Anyway, let’s say you have found someone who seems decent, whether through mid morning browsing or late night carousing, what comes next? When you are young there is an anxious butterfly feeling in the pit of your stomach when going on a date. As a man with more years than hairs, that feeling is one that is mixed with dread, abject fear and indigestion. You know you don’t look like you used to, your wallet may be bulging but only because you’ve emptied the bank and besides that bulge in your wallet can never match that which has replaced your once proud six pack. Hair gel and hair wax are no longer a prerequisite for your pre date preparations, replaced by a beta blocker or a Rennie!
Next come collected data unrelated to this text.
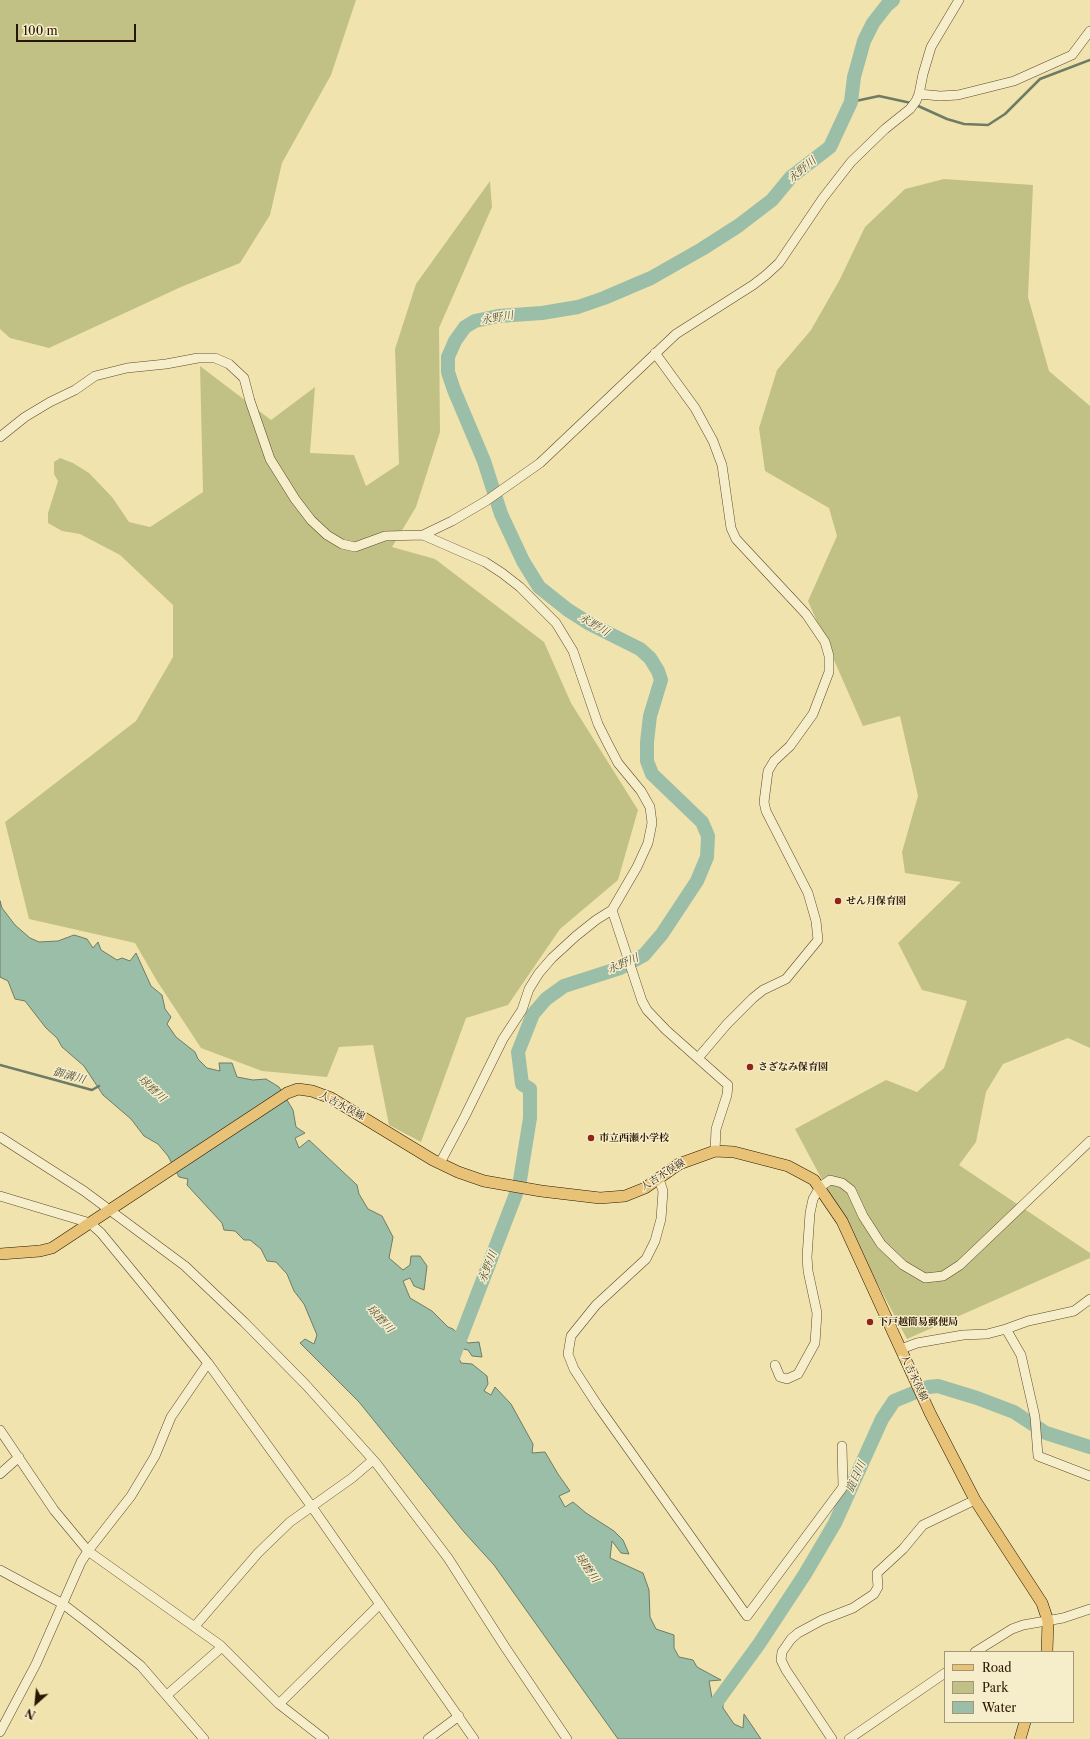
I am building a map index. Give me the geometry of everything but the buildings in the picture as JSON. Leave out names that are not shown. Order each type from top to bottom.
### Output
[{"type":"main road","name":"人吉水俣線","points":[[0,1254],[40,1251],[52,1248],[287,1093],[298,1089],[312,1091],[331,1098],[440,1163],[458,1172],[484,1181],[529,1189],[600,1198],[625,1196],[645,1188],[679,1164],[715,1151],[734,1152],[788,1166],[814,1180],[842,1221],[930,1413],[975,1500],[1042,1603],[1048,1621],[1047,1651]]},
{"type":"main road","points":[[1020,1739],[1025,1723]]},
{"type":"street","points":[[0,437],[25,417],[50,402],[75,390],[95,376],[127,368],[166,364],[198,358],[215,358],[229,364],[244,378],[250,401],[270,459],[295,499],[311,520],[327,535],[342,544],[355,547],[385,536],[423,535],[452,521],[486,501],[540,463],[676,334],[766,276],[779,263],[837,178],[872,141],[910,109],[919,94],[931,47],[958,0]]},
{"type":"street","points":[[919,94],[940,96],[958,95],[1014,81],[1072,55],[1090,31]]},
{"type":"street","points":[[655,353],[695,408],[713,441],[722,466],[731,528],[736,539],[806,614],[825,642],[829,656],[830,672],[813,714],[790,746],[774,761],[768,771],[764,802],[766,811],[808,893],[816,921],[818,940],[786,979],[763,990],[754,998],[727,1024],[698,1058]]},
{"type":"street","points":[[423,535],[485,562],[502,573],[520,587],[556,623],[573,651],[598,724],[618,763],[641,791],[650,807],[652,823],[648,843],[637,867],[612,910],[596,920],[552,958],[539,973],[529,989],[522,1010],[503,1040],[440,1163]]},
{"type":"street","points":[[612,910],[647,1010],[666,1030],[728,1085],[728,1095],[716,1129],[715,1151]]},
{"type":"street","points":[[0,1137],[111,1208],[185,1266],[244,1322],[306,1385],[373,1460],[448,1558],[504,1647],[567,1739]]},
{"type":"street","points":[[775,1365],[780,1377],[787,1379],[798,1374],[815,1343],[817,1313],[808,1271],[807,1257],[810,1213],[813,1199],[820,1187],[830,1180],[842,1183],[851,1190],[863,1216],[881,1244],[903,1265],[925,1278],[944,1276],[960,1265],[1090,1141]]},
{"type":"street","points":[[659,1179],[663,1191],[661,1219],[655,1241],[646,1259],[596,1305],[571,1336],[568,1346],[568,1354],[574,1369],[598,1406],[748,1616],[843,1487],[842,1446]]},
{"type":"street","points":[[0,1196],[90,1223],[100,1233],[208,1363],[312,1507],[474,1739]]},
{"type":"street","points":[[901,1350],[917,1344],[963,1336],[987,1334],[1006,1329],[1028,1320],[1074,1311],[1090,1300]]},
{"type":"street","points":[[1006,1329],[1021,1355],[1035,1416],[1038,1456],[1090,1476]]},
{"type":"street","points":[[0,1732],[36,1664],[88,1551],[131,1496],[155,1456],[171,1417],[208,1363]]},
{"type":"street","points":[[0,1430],[54,1510],[88,1551],[195,1626],[222,1647],[279,1704],[324,1739]]},
{"type":"street","points":[[0,1474],[19,1457]]},
{"type":"street","points":[[195,1626],[258,1553],[290,1522],[352,1478],[373,1460]]},
{"type":"street","points":[[832,1739],[786,1670],[781,1660],[782,1652],[790,1639],[798,1633],[822,1620],[853,1608],[874,1594],[878,1587],[877,1573],[903,1549],[923,1525],[975,1500]]},
{"type":"street","points":[[0,1570],[63,1604],[94,1627],[141,1666],[204,1739]]},
{"type":"street","points":[[279,1704],[380,1604]]},
{"type":"street","points":[[977,1651],[1012,1629],[1022,1625],[1063,1618],[1090,1609]]},
{"type":"street","points":[[167,1695],[222,1647]]},
{"type":"street","points":[[849,1739],[944,1674]]},
{"type":"street","points":[[428,1739],[459,1716]]},
{"type":"green space","points":[[0,0],[356,0],[331,75],[282,163],[270,215],[240,263],[181,287],[49,348],[10,338],[0,329]]},
{"type":"green space","points":[[944,179],[1033,185],[1028,297],[1049,371],[1090,406],[1090,1048],[1068,1038],[1003,1064],[986,1092],[976,1142],[959,1165],[1090,1253],[1090,1258],[907,1339],[795,1129],[886,1080],[917,1092],[944,1068],[967,1001],[922,990],[898,943],[961,882],[905,873],[902,852],[918,796],[900,716],[863,726],[808,601],[837,536],[829,508],[765,471],[759,428],[777,370],[811,330],[839,281],[865,227],[905,189]]},
{"type":"green space","points":[[490,181],[492,207],[439,328],[440,432],[416,507],[392,547],[435,559],[544,642],[571,703],[638,810],[618,880],[560,929],[508,1005],[466,1018],[421,1142],[389,1125],[373,1045],[339,1047],[327,1077],[262,1071],[201,1048],[157,981],[135,943],[29,919],[5,822],[136,721],[173,657],[173,605],[120,555],[80,534],[62,531],[48,523],[48,513],[58,481],[54,474],[54,462],[60,458],[73,463],[89,473],[112,497],[129,522],[150,527],[173,512],[203,492],[200,366],[271,420],[315,387],[310,453],[354,455],[366,486],[399,464],[395,349],[416,284]]},
{"type":"water","name":"球磨川","points":[[0,901],[2,908],[15,925],[30,938],[39,942],[58,941],[74,935],[87,939],[93,948],[98,942],[101,950],[117,960],[122,958],[130,961],[136,953],[151,986],[162,995],[165,1009],[171,1017],[167,1024],[176,1037],[195,1052],[198,1059],[207,1068],[220,1071],[219,1063],[232,1063],[237,1077],[253,1080],[266,1079],[279,1087],[293,1110],[296,1127],[305,1133],[295,1138],[299,1148],[309,1140],[357,1185],[359,1194],[368,1209],[382,1216],[393,1237],[389,1258],[403,1270],[410,1265],[411,1256],[420,1256],[427,1266],[424,1290],[414,1286],[410,1278],[403,1281],[410,1298],[432,1311],[448,1327],[453,1329],[468,1343],[479,1342],[482,1357],[472,1356],[468,1350],[454,1347],[461,1363],[472,1364],[487,1376],[488,1384],[484,1391],[491,1395],[495,1387],[511,1404],[533,1444],[532,1453],[545,1452],[570,1491],[559,1496],[565,1507],[573,1502],[586,1513],[614,1531],[623,1540],[629,1554],[621,1553],[612,1541],[610,1558],[643,1573],[649,1590],[650,1617],[656,1629],[674,1635],[674,1648],[679,1657],[693,1660],[697,1667],[721,1680],[709,1681],[712,1698],[723,1700],[723,1708],[734,1724],[743,1728],[744,1714],[761,1739],[618,1739],[494,1565],[464,1532],[359,1402],[300,1343],[305,1339],[314,1344],[317,1335],[304,1304],[294,1291],[287,1274],[276,1262],[267,1261],[261,1249],[250,1240],[244,1240],[235,1231],[224,1230],[222,1223],[187,1185],[188,1179],[179,1177],[168,1156],[158,1144],[144,1136],[131,1119],[103,1095],[84,1066],[62,1047],[57,1038],[46,1028],[25,1001],[15,999],[8,981],[0,977]]},
{"type":"waterway","name":"永野川","points":[[449,1368],[519,1186],[530,1118],[530,1089],[522,1084],[518,1052],[533,1014],[546,999],[564,986],[620,968],[644,955],[662,934],[697,881],[707,857],[708,836],[702,822],[652,774],[647,761],[647,742],[650,716],[661,680],[658,671],[650,658],[640,649],[590,624],[568,610],[539,587],[523,561],[501,514],[484,461],[454,390],[448,372],[448,357],[455,341],[465,327],[475,321],[498,316],[542,313],[578,307],[604,298],[651,278],[702,249],[738,226],[772,200],[791,177],[830,147],[851,102],[854,77],[864,41],[873,23],[887,5],[893,0]]},
{"type":"waterway","points":[[916,105],[947,119],[964,124],[988,125],[1005,114],[1040,79],[1090,60]]},
{"type":"waterway","points":[[851,102],[879,96],[911,103]]},
{"type":"waterway","name":"御溝川","points":[[0,1065],[92,1090],[99,1086]]},
{"type":"waterway","name":"鹿目川","points":[[708,1714],[759,1644],[805,1574],[835,1523],[882,1419],[894,1401],[928,1387],[938,1386],[977,1398],[1014,1412],[1046,1433],[1090,1447]]},
{"type":"place","name":"せん月保育園","points":[[838,901]]},
{"type":"place","name":"さざなみ保育園","points":[[750,1067]]},
{"type":"place","name":"市立西瀬小学校","points":[[591,1138]]},
{"type":"place","name":"下戸越簡易郵便局","points":[[870,1322]]}]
You know you are going to face a barrage of questions for which there is no real answer you can give. Why are you single? Do you tell them the whole story and risk appearing like an absolute loser or embellish some of your better points? I have always been brutally honest but when people say they want honesty, it’s surprising how many are actually unprepared to hear it.
And what do you call your new love? Girlfriend? Seems very trite. Partner? Lover? Companion? The language of love is very strange at the best of times. Time is the biggest factor of all though. Do you waste a couple of years in a relationship that has no future because for all that it may make you feel alive, once it is over you are older again and closer to that fearful benchmark of 50. When you are closer to a Saga holiday than a Club 18 – 30 your intuition has to become an exact science.
But there is a bonus. A big one. Any twenty something reading this thinking the idea of forty year olds having a passionate romance is simply wrong you should keep this in mind. We’ve been having sex for longer than you have been alive. We aren’t awkward or fumbling, we know what we are doing and we do it well. We’ve put the hours in.
So to answer my own question I originally posed, GOD YES!!! Give me a forty something woman over an inexperienced mannequin every day of the week. Well, maybe not every day, I am 41 after all!”